The ILGenerator type is actually very simple. It puts a lot of power (and responsibility) into your hands. You need to be quite familiar with IL and the stack transformations for each instruction such that you can actually generate verifiable and correct code. You emit each IL instruction one by one using the Emit method, passing in an OpCode instance representing the IL instruction being emitted. A large number of Emit overloads exist to facilitate passing in arguments to the instructions. You'll also find methods like DeclareLocal to aid you in creating local variables in the method's activation frame, BeginExceptionBlock and EndExceptionBlock (and similar methods) to help you to construct exception handling code, and DefineLabel and MarkLabel for creating and marking IL offsets with labels (e.g., for control flow logic). The OpCodes static class has a set of fields containing an OpCode instance corresponding to each available IL instruction.

Unfortunately, a holistic overview of all of this functionality is outside of the scope of this book. Please consult the "Further Reading" section for detailed resources. Here is a sample "Hello, World!" program using Reflection.Emit:

 // Set up our assembly and module builders: string outFilename = "foo.exe"; AssemblyBuilder ab = AppDomain.CurrentDomain.DefineDynamicAssembly(     new AssemblyName("foo"), AssemblyBuilderAccess.Save,     AppDomain.CurrentDomain.Evidence); ModuleBuilder mb = ab.DefineDynamicModule(ab.FullName, outFilename, false); // Create a simple type with one method: TypeBuilder tb = mb.DefineType("Program",     TypeAttributes.Public | TypeAttributes.Sealed, typeof(object)); MethodBuilder m = tb.DefineMethod("MyMethod",     MethodAttributes.Public | MethodAttributes.Static); // Now emit some very simple "Hello World" code: ILGenerator ilg = m.GetILGenerator(); ilg.Emit(OpCodes.Ldstr, "Hello, World!"); ilg.Emit(OpCodes.Call,     typeof(Console).GetMethod("WriteLine", new Type[] { typeof(string) })); ilg.Emit(OpCodes.Ret); // Lastly, create the type, set our entry point, and save to disk: tb.CreateType(); ab.SetEntryPoint(m); ab.Save(outFilename);

We emit three simple instructions in the method.

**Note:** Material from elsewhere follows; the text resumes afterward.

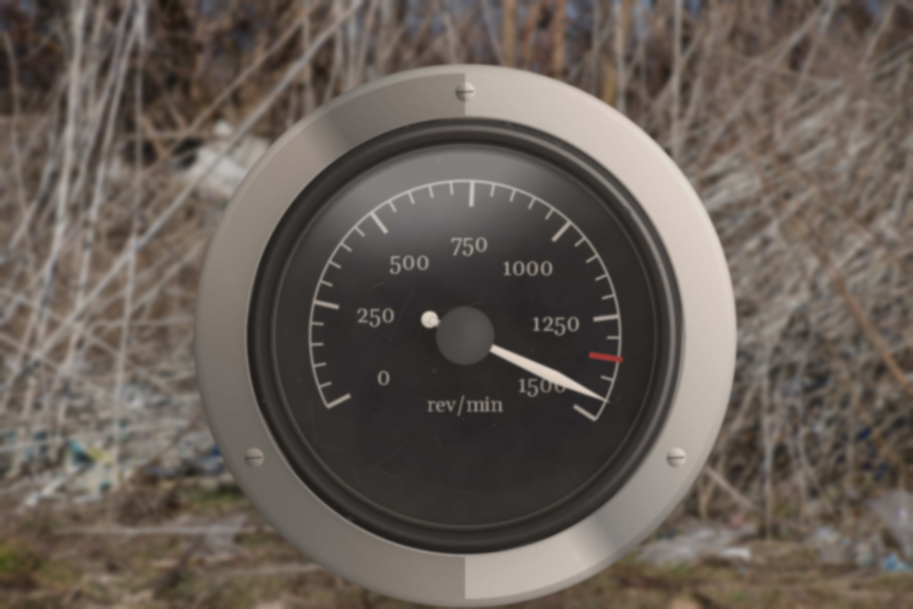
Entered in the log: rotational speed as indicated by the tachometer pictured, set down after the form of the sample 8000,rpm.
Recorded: 1450,rpm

The corresponding textual IL for this method is:

 .method public static void MyMethod() cil managed {     .entrypoint     .maxstack 1     ldstr "Hello, World!"     call  void [mscorlib]System.Console::WriteLine(string)     ret }

Lightweight Code Generation (LCG)

A new feature in 2.0 enables you to generate code without having to set up assemblies, modules, and types before hand. Furthermore, you can attach a dynamic method to an existing type at runtime. This enables you to access and manipulate the enclosing type's state inside your method's code. Working with a LCG method is exactly like working with a MethodBuilder.

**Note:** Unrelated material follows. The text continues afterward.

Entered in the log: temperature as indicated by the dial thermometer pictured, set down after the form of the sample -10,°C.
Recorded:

To begin constructing a new LCG method, you just instantiate a new DynamicMethod supplying some basic information to the constructor: the name of the method, its return type, a Type[] containing the types of its parameters, and either a Module or Type in which the method will live. If you choose a Module, the method is a global method without access to any fields; choosing a Type places the method on that type, enabling you to access enclosing fields. You can also specify MethodAttributes, CallingConventions, and/or whether the emitted method should skip checks for visibility at runtime. To emit code, call GetILGenerator and proceed just as if you had a MethodBuilder.

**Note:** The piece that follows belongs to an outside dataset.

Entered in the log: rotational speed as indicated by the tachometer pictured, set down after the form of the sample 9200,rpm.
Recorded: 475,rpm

One word of caution when using LCG: Debugging is difficult. If you emit incorrect IL, the CLR will throw an InvalidProgramException when you try to execute it. It won't even give you a verifier log to tell you precisely what went wrong. You can use the SOS debugger extensions to traverse pointers and get at the IL, but it's still not easy to run it through the verifier (i.e., peverify.exe). For this situation, I recommend one of two things: (1) you can use the same IL generation on a true Reflection .Emit assembly, save it to disk, and then try to verify it; or (2) search the Internet for LCG debugging utilities — some of the CLR team members have written useful utilities that plug right into Visual Studio to make this experience simpler.